■ Prompt
The required output is the lines below from the line containing "pyautogui.scroll(5, 985, 419)" to the line containing "pyautogui.scroll(-4, 1007, 538)", inclusive, retyped exactly. No other lines belong in it.

■ Records to use

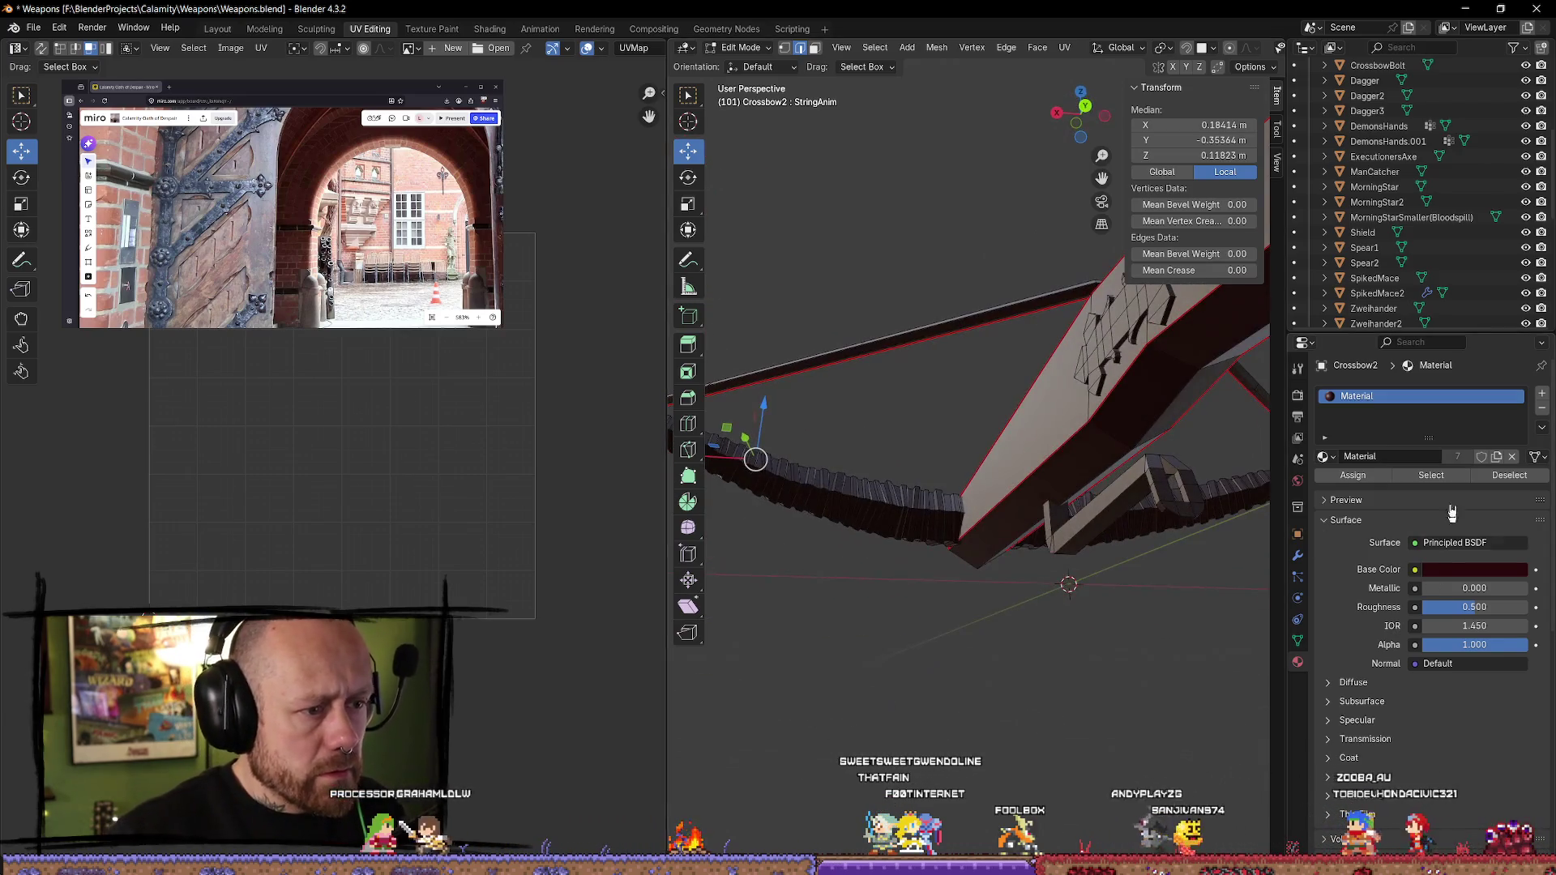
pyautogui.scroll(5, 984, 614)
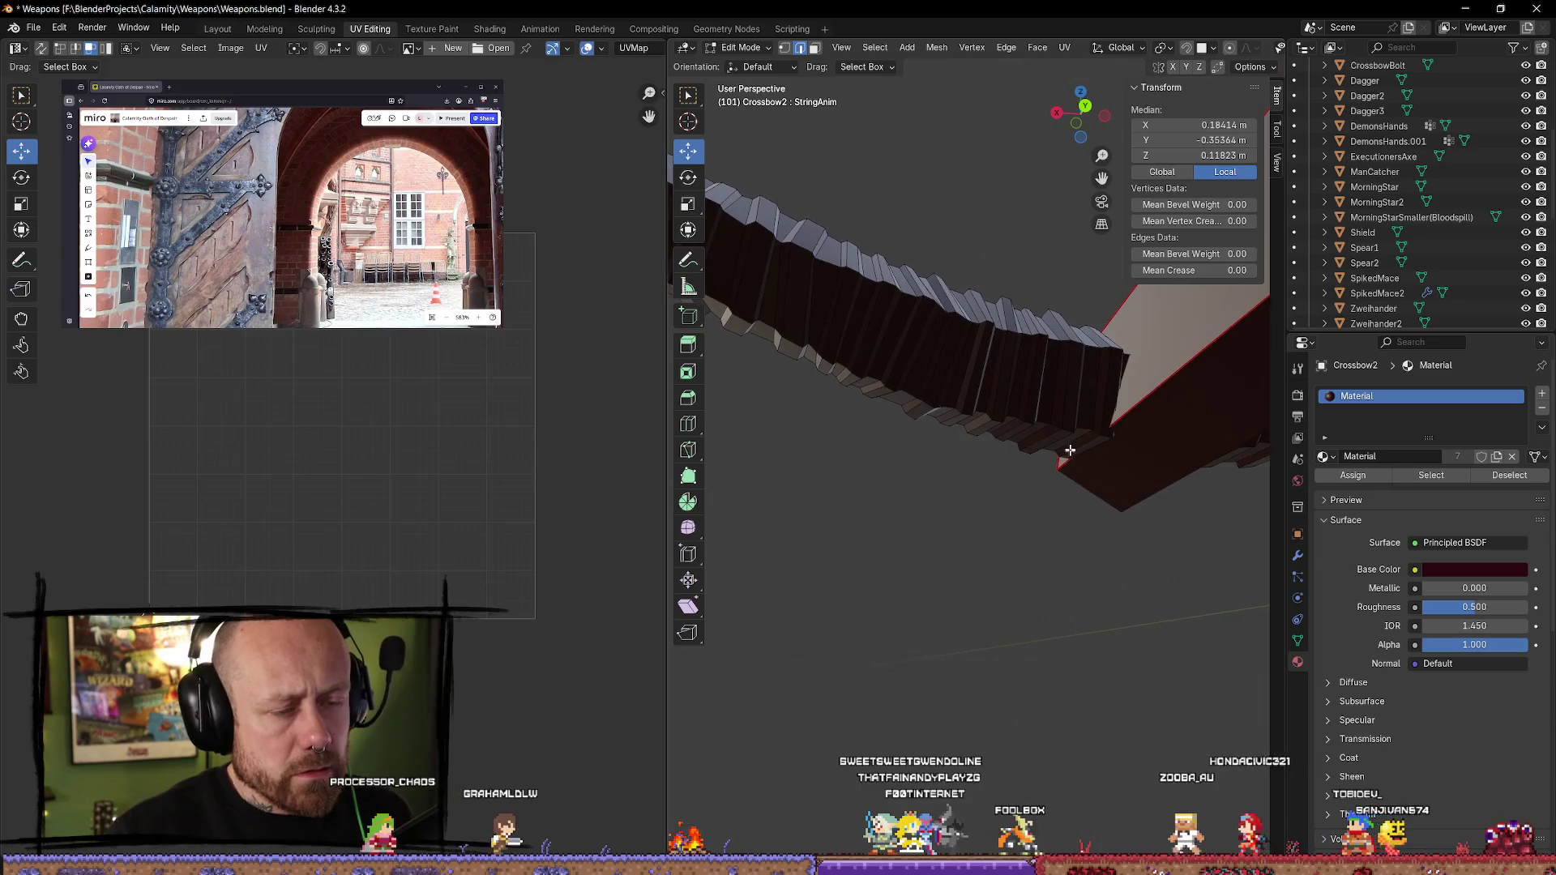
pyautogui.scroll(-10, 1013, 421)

...

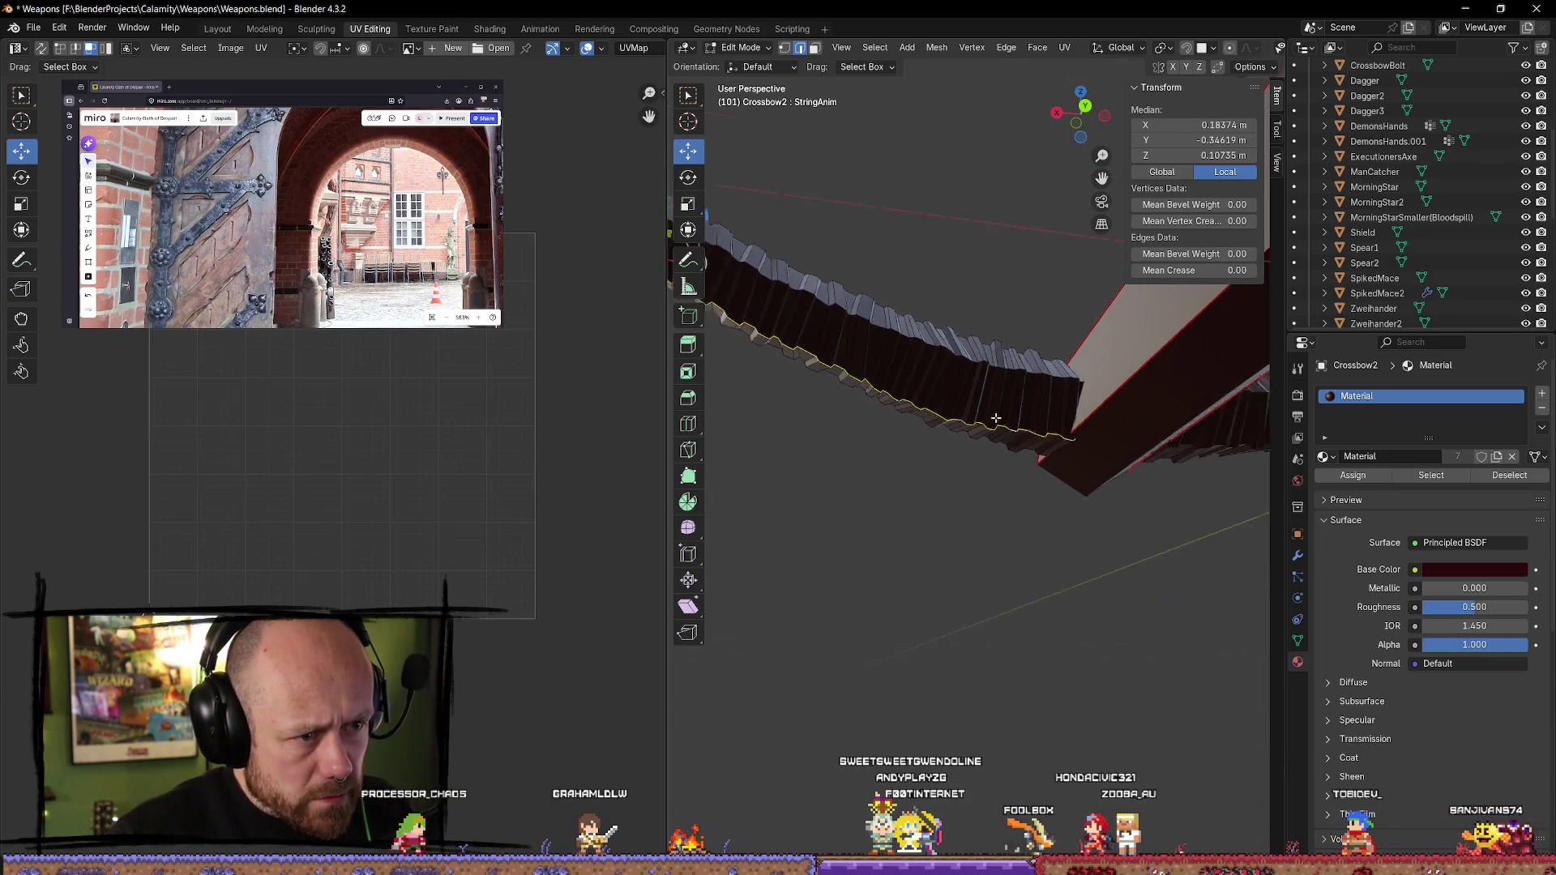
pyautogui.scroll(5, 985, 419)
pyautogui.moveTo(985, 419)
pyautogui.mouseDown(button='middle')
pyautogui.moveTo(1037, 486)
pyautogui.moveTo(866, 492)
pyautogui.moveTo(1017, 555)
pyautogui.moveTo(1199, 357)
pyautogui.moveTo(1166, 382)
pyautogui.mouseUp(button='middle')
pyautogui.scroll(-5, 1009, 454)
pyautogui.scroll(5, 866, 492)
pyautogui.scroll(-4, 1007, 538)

■ Exercise response
pyautogui.scroll(5, 985, 419)
pyautogui.moveTo(985, 419)
pyautogui.mouseDown(button='middle')
pyautogui.moveTo(1037, 486)
pyautogui.moveTo(866, 492)
pyautogui.moveTo(1017, 555)
pyautogui.moveTo(1199, 357)
pyautogui.moveTo(1166, 382)
pyautogui.mouseUp(button='middle')
pyautogui.scroll(-5, 1009, 454)
pyautogui.scroll(5, 866, 492)
pyautogui.scroll(-4, 1007, 538)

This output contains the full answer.